Created on 2020-04-05 by the reprex package (v0.3.0)

TysonStanley commented 4 years ago

I like this idea! Definitely is a natural extension. If you want, feel free to do a pull request with this and I'll merge it and add you to the contributor list.

markfairbanks commented 4 years ago

@TysonStanley The new version of dt_unnest() causes this feature to no longer work. Should this be reopened?

pacman::p_load(tidyfast, data.table, magrittr)

df1 <- data.table(a = "a", b = 1)
df2 <- data.table(a = rep("a", 3), b = 1:3, c = 1:3)

nested_df <- data.table(id = 1:2,
                        list_col = list(df1, df2))

nested_df %>%
  dt_unnest(list_col)
#> Error in `[.data.table`(dt_, , eval(col)[[1L]], by = others): j doesn't evaluate to the same number of columns for each group
TysonStanley commented 4 years ago

That is interesting... That was one advantage to using rbindlist() but if possible, I really want to use the [[ approach. Any ideas?

markfairbanks commented 4 years ago

Maybe extract the list column and check if the nested data.tables have a consistent number of columns?

df1 <- data.table(a = "a", b = 1)
df2 <- data.table(a = rep("a", 3), b = 1:3, c = 1:3)

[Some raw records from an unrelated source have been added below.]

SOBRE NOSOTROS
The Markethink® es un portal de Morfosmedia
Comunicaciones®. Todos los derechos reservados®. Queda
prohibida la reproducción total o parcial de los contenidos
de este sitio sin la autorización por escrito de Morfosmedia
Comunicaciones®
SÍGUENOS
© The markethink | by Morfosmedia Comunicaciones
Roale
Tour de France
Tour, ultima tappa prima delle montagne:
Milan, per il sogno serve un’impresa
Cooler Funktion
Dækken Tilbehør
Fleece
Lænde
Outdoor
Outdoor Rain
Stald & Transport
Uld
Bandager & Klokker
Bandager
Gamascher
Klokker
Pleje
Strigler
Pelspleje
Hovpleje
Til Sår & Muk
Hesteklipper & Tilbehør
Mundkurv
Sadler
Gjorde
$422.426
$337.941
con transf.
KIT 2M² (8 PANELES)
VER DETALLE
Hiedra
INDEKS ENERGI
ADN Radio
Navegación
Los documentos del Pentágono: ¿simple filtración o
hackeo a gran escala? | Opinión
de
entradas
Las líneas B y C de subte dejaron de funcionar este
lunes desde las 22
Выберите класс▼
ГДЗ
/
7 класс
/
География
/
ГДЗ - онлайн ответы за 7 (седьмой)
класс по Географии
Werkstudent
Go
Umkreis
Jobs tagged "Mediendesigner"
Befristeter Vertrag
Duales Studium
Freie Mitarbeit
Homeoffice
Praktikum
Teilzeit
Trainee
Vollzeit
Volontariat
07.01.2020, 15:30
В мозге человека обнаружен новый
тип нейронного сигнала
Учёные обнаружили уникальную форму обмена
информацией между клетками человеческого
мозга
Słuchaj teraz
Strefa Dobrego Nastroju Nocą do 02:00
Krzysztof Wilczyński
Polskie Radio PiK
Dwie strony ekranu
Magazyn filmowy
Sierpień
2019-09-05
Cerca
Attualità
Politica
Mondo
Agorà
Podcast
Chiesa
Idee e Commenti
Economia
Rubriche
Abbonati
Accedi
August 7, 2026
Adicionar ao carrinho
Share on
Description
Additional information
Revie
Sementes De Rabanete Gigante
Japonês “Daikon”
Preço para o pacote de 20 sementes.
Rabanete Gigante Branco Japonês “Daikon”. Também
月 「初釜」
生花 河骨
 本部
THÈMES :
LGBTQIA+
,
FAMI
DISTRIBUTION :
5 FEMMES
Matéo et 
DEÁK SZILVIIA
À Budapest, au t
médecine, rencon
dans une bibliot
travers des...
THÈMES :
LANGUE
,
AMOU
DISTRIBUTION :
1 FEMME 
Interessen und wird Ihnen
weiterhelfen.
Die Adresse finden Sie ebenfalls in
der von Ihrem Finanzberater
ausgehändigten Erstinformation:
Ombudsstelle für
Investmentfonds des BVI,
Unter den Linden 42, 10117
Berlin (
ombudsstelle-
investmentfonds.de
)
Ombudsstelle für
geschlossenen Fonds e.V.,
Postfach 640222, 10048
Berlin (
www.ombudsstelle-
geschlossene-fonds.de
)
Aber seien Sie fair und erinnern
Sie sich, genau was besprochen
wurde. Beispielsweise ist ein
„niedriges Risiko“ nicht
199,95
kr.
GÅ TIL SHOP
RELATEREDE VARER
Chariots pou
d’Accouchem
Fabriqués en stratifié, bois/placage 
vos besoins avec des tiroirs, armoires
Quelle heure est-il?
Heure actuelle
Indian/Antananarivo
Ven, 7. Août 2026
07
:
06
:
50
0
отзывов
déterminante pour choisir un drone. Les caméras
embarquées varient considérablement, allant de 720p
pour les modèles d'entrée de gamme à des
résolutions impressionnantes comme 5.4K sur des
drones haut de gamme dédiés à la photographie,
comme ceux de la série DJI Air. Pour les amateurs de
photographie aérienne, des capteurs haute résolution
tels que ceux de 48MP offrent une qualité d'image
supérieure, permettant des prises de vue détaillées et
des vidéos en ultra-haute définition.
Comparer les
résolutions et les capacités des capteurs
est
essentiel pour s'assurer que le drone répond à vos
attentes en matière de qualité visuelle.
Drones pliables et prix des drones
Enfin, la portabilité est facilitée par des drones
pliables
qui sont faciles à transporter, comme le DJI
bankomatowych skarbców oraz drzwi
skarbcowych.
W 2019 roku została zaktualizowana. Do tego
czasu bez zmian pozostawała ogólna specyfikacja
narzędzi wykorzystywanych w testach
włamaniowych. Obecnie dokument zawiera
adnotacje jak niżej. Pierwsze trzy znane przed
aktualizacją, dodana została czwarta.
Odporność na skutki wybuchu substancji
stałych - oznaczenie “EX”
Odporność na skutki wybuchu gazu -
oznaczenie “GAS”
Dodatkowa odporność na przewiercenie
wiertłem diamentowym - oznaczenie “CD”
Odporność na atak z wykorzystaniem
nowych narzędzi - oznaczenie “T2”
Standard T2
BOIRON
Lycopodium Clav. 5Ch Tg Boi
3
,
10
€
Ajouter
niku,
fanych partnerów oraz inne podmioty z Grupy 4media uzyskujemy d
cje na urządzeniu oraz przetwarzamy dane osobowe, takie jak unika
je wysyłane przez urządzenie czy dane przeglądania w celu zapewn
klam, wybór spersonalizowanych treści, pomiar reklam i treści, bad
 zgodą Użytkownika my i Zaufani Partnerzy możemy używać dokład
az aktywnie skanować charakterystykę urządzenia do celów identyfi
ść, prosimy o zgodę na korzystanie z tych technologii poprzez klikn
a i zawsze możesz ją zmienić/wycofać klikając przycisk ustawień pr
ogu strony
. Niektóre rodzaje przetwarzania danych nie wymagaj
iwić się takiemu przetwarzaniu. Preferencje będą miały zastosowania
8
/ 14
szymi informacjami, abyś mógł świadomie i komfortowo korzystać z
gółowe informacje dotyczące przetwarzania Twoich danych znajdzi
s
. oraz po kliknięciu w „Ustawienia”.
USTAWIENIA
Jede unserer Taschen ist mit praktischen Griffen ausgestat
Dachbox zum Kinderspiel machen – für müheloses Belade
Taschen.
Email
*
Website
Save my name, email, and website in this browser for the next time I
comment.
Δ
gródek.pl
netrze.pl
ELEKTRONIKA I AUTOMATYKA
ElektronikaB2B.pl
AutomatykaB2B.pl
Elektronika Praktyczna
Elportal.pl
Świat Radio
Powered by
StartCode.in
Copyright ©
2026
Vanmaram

test_list <- list(df1, df2)

if (length(unique(lengths(test_list))) > 1) {
  "rbindlist code"
} else {
  "[[1]] code"
}
#> [1] "rbindlist code"
TysonStanley commented 4 years ago

Yeah, I was thinking something similar. I can't find anything with the [[ in data.table that we could change. The issue with this approach is the additional cost of getting the lengths, especially if it is really large data... I wonder how often this is. @leungi is this something you encounter a lot?

leungi commented 4 years ago

@TysonStanley @markfairbanks : thanks for bringing this up again.

I do encounter this quite often as a result of map_*() workflow for parsing large volume of messy semi-tabular data, where column names, ncol varies. Being able to bind everything and then remove non-informative columns based on amount of parsed data (post-binding) has been very effective.